Sunday, November 23, 2008

Smells like Uncle Jim

The past 24 hours has been quite interesting. But it all started a couple months ago with a broken light.
First the light bulb blew at 10 pm and the whole apartment (all two rooms) went black. Luckily I am one of the few PCVs who has a breaker box, not just fuses. So all i had to do was take out the bulb and flip the breaker. But when I tried to replace the bulb, nothing worked. All the bulbs are fine, so it must be the socket. Oh well, I'll have someone fix it later. They're busy with remodeling now.
Then my faucet started dripping, sometimes pouring... now this could cost them money, so definitely want to get it fixed soon. Sometimes you couldn't turn the faucet off. It would just be running water and no matter what you did to try and turn it off you couldn't until it was ready and then all the sudden viola magically it would let you turn it off.
After various other household incidents (2 more light bulbs, breakers flipping intermitantly, mold discoveries) I finally had 'the big one' last night.
Act 1. I was getting ready to go to bed and washing the last of my dishes and when I went to turn off the water an explosion of watertastic amounts happen. All the sudden water was spraying and gushing everywhere! I didn't know where the shut off valve was so I ran down stairs to the security guard's room, woke him up, and shouted about a big problem with lots of water everywhere. When I got back up to my kitchen it was covered in water. (It's very clean now.) The water was spraying every thing and the floor was covered. The poor, tired security guard ran in and shut the water valve off then ran away while saying "there's water every where! Big problem! Big problem." I thought he was running away cause he just wanted to get back to sleep and not have to help me mop up all the water. He wasn't. Just as I had gotten about half the mess cleaned up he knocked on my door and told me to use the empty room next to me's bathroom and that he called the director. I started wondering how long I was going to have to wait to get my faucet fixed and my water back on... days? weeks??? I started dreading the daily cold hallway walk to the bathroom next door that wasn't heated but at least the water was.
End Act 1.

Act 2. Then at 9 am this morning I was awakened by a knock... as I usually am whenever I have 'surprise' guests, but I had been up until 1:30 am cleaning t mess so this time at least it was justified. There stood fix-it-man #1. He came in, looked at things, and then left. Then fix-it-man #1 brought fix-it-man #2 along with him. I thought to myself, I should have more disasters on Saturdays cause they'll get fixed super fast and without 10 people tromping around my apartment to 'help'! Help meaning look at all the different stuff the american has, even though i don't really have anything different than them, except my family pics displayed every where.
Fix-it-men #1 & 2 start working, then they decide it would be a good idea to turn the water on to see just exacly what the problem is... I stand by with towels. The next half hour is spent with them on cigarette break (and finding parts, i think the cig part only took 10 mins) and me cleaning up all the water from the kitchen.
End Act 2.

Beginning Act 3. They come back with parts and on-looker #1. Fortunately there was only 1 on-looker and he only stayed for Act 3 of the water drama. They work for about an hour, fixing and pondering and telling me about England...not sure why fix-it-man #2 decided to tell me about England, since he'd never been there. They make progress; I grade tests; on-looker #1 leaves. The water gets turned back on and lands only in the sink! Tada!
Then I point out the drip, drip, drip, drip...
End Act 3.

Begin Act 4. Water off again. Parts of faucet are completely taken apart, looked at, and determined fake. That's my problem, a fake faucet. Fix-it-man #2 decides this discovery warrents a 3rd cigarette's bad news. I reteat to my other room to grade tests, hoping they'll come back and put my sink back together again, again.

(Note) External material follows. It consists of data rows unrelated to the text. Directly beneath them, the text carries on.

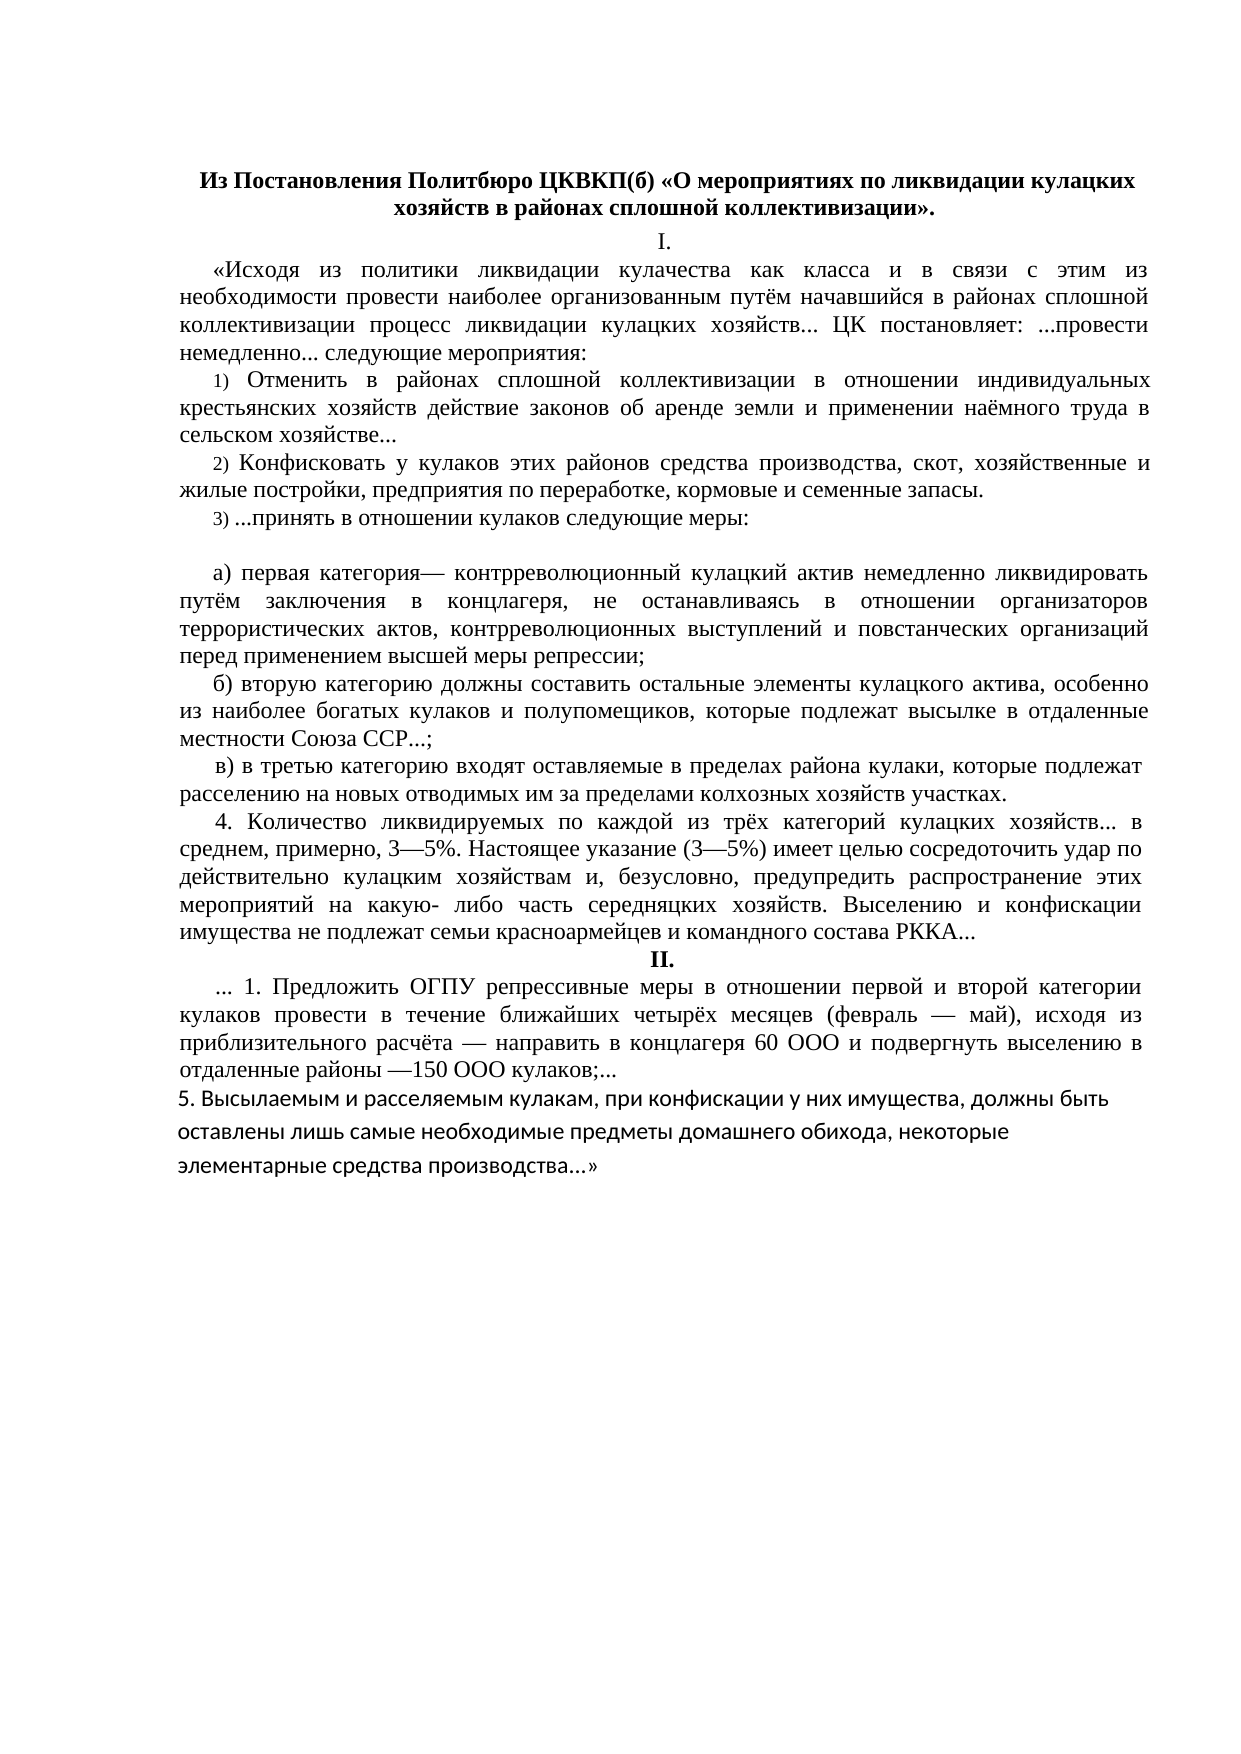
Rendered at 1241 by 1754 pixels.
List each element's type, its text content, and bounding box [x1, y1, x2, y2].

text 5. Высылаемым и расселяемым кулакам, при конфискации у них имущества, должны быть оставлены лишь самые необходимые предметы домашнего обихода, некоторые элементарные средства производства...» [177, 1083, 1152, 1179]
text 4. Количество ликвидируемых по каждой из трёх категорий кулацких хозяйств... в среднем, примерно, 3—5%. Настоящее указание (3—5%) имеет целью сосредоточить удар по действительно кулацким хозяйствам и, безусловно, предупредить распространение этих мероприятий на какую- либо часть середняцких хозяйств. Выселению и конфискации имущества не подлежат семьи красноармейцев и командного состава РККА... [179, 807, 1143, 945]
text I. [177, 227, 1152, 255]
text б) вторую категорию должны составить остальные элементы кулацкого актива, особенно из наиболее богатых кулаков и полупомещиков, которые подлежат высылке в отдаленные местности Союза ССР...; [179, 669, 1149, 752]
text 3) ...принять в отношении кулаков следующие меры: [179, 503, 1152, 531]
text II. [177, 945, 1147, 972]
text 2) Конфисковать у кулаков этих районов средства производства, скот, хозяйственные и жилые постройки, предприятия по переработке, кормовые и семенные запасы. [179, 448, 1152, 503]
text 1) Отменить в районах сплошной коллективизации в отношении индивидуальных крестьянских хозяйств действие законов об аренде земли и применении наёмного труда в сельском хозяйстве... [179, 365, 1152, 448]
text а) первая категория— контрреволюционный кулацкий актив немедленно ликвидировать путём заключения в концлагеря, не останавливаясь в отношении организаторов террористических актов, контрреволюционных выступлений и повстанческих организаций перед применением высшей меры репрессии; [179, 558, 1149, 669]
text ... 1. Предложить ОГПУ репрессивные меры в отношении первой и второй категории кулаков провести в течение ближайших четырёх месяцев (февраль — май), исходя из приблизительного расчёта — направить в концлагеря 60 ООО и подвергнуть выселению в отдаленные районы —150 ООО кулаков;... [179, 972, 1143, 1083]
text «Исходя из политики ликвидации кулачества как класса и в связи с этим из необходимости провести наиболее организованным путём начавшийся в районах сплошной коллективизации процесс ликвидации кулацких хозяйств... ЦК постановляет: ...провести немедленно... следующие мероприятия: [179, 255, 1149, 365]
text Из Постановления Политбюро ЦКВКП(б) «О мероприятиях по ликвидации кулацких хозяйств в районах сплошной коллективизации». [177, 166, 1152, 221]
text в) в третью категорию входят оставляемые в пределах района кулаки, которые подлежат расселению на новых отводимых им за пределами колхозных хозяйств участках. [179, 752, 1143, 807]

(yeah, it's in the middle of an act, so what! It's to create suspense. Go make yourself a sandwich or something)

Welcome back. Fix-it-men #1 & 2 are back in action (and making my apartment smell like Uncle Jim, thus the title) faucet fixing. They have found a completely new-to-me faucet that is not fake (i hope) and are working on putting it together. After breaking a couple of parts and looking for replacement one there is .... SUCCESS! Hot water - check. Cold water- check. Drip, drip, drip - nope! All is well and done!
... well except for that bathroom light, but they say they'll get to that next week.
End Act 4.

Now I'm gonna go take a shower.

1 comment:

parsnipsaplenty said...

When I was at your house, I suspected you had a fake faucet, but I was too polite to say anything. I can spot 'em from a mile away.